Letzte Woche saß ich beim Friseur, kam eine sogenannte Influencerin herein. Sie filmte sich die ganze Zeit selbst und sprach mit ihrer Kamera, es war lächerlich. Nicht zum lachen war ihr Verhalten, denn sie behandelte das Personal hochnäsig und herablassend, nichts passte ihr und dann scheuchte sie die Azubine einen Kaffee mit Sojamilch holen, den sie dann einfach stehen ließ. Eine freche Rotznase war das ohne Manieren – aber mit 100.000 Followern. Ich muss da freundlich bleiben, erklärte meine Friseurin entschuldigend.

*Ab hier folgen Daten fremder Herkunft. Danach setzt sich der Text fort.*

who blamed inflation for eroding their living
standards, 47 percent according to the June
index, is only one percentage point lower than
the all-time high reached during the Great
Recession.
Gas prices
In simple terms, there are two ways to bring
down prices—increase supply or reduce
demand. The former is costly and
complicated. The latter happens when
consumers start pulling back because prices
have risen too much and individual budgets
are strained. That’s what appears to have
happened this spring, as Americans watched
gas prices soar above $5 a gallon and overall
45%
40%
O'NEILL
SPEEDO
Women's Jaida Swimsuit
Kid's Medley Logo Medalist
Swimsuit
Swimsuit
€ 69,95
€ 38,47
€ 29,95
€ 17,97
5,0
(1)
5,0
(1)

ICH kann das aber nicht entschuldigen und auch nicht vergessen. Von solchen Gören nehme ich keine modischen Ratschläge oder Infos. Ich habe einen Plan gefasst, ich ziehe künftig an, was MIR gefällt, egal ob es in oder out ist. Ich suche mir eine kleine Boutique mit einer liebevollen Verkäuferin und da trage ich mein Geld hin und wissen Sie was? Diese Entscheidung ist richtig befreiend!
P.S.: Liebe Leser, dies sind die realen Geschichten unserer Follower, die Meinungen, die Erlebnisse. Wenn Sie ebenfalls Erfahrungen sammelten, die Sie teilen möchten, Anregungen oder Aufregungen haben: wir freuen uns über Ihre Zuschrift und Ihre Story….

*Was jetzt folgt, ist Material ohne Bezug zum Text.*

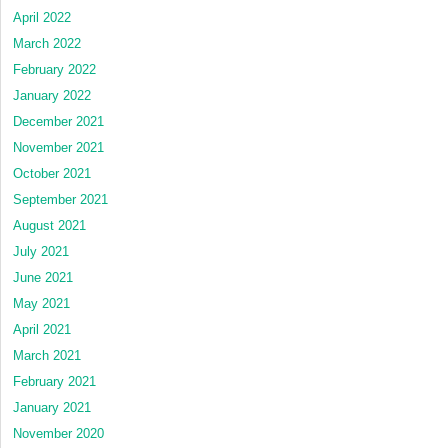
April 2022
March 2022
February 2022
January 2022
December 2021
November 2021
October 2021
September 2021
August 2021
July 2021
June 2021
May 2021
April 2021
March 2021
February 2021
January 2021
November 2020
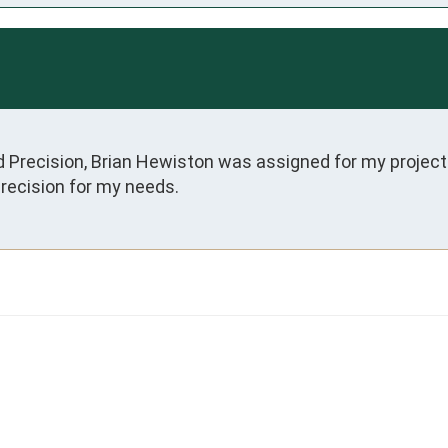
d Precision, Brian Hewiston was assigned for my projec
Precision for my needs.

Danke für den interessanten Beitrag! Worüber ich mich wieder wundere: Warum folgt man Instageam Accounts, die nerven? Es ist jedem frei gestellt, wem man folgt, und es gibt sicherlich viele, inspirierende Instagram Accounts. Man muss seinen Account nicht gleich löschen, denke ich. Lieber seine Watchlist neu zusammenstellen.
Liebe Grüße,
Kathrin
Liebe Kathrin, ich werd’s ausrichten. Bin im übrigen exakt der gleichen Meinung wie Du. Lieben Gruß Annette
Super Beitrag sie hat ja so RECHT! xo Tanja
BTW- Gratulation zur BILD Kolummne
Danke liebe Tanja, ich freue mich auch darauf! Jeden Samstag in BILD zu schrieben, das ist eine tolle Herausforderung!
Hallo Netti. Deine Freundin hat wohl irgendwie recht. 23 jährige Influenzer, die auch noch dafür bezahlt werden und gar keinen eigenen Stil haben, nerven mit der Zeit. Zum Glück können wir uns jeden Tag neu orientieren und uns den anderen schönen Accounts widmen. Immer wieder finde ich kleine neue oder größere bekannte Seiten, die immer wieder überraschen.
Trotzdem freue ich mich, auch als Handelvertreter und Modeagentur, wenn Menschen aufwachen, sich neu bewegen ins eigene ich zurück kehren und sich wieder neu entdecken.
Liebe Grüße Stefan
Hallo lieber Stefan, die Story hat eine große Diskussion ausgelöst. Ich denke, wir zeigen mal richtig schicke und seriös exekutierte Accounts, denen WIR auch gerne folgen. Das hat übrigens nichts mit dem Alter zu tun! Es gibt wirklich wunderschöne Profile von jungen Frauen, aber die sind dann eher ruhig und diskret. Danke für die Zuschrift, Annette
Klasse Beitrag, die Frau spricht mir aus der Seele!
Ich wollte mir gestern etwas gönnen, irgendein Designerteil, etwas besonderes. Und was habe ich gekauft? Nichts.
Ein paar Guccischuhe die ich täglich 1000e Male sehe? Oder die hässlichen Balenciaga Turnschuhe, die aktuell JEDER Blogger trägt, mit denen man im Alltag aber doch nicht wirklich rumlaufen will?
Ich habe tatsächlich nichts gefunden, weil ich das Gefühl hatte, jedes Teil schon dutzende Male gesehen zu haben. Ich habe mir dann gestern das gleiche vorgenommen: ich will anders sein! Versuchen, mir eher Dinge zu kaufen, die keiner hat & die ich nicht überalll sehe.
Und mir bei Instagram mehr Blogger zu suchen, die mich wirklich inspirieren und bei denen man eben nicht das Gefühl hat, dass sie von einem Designer ausgestattet oder wohl eher verkleidet werden.
Vielen Dank für diesen interessanten Beitrag!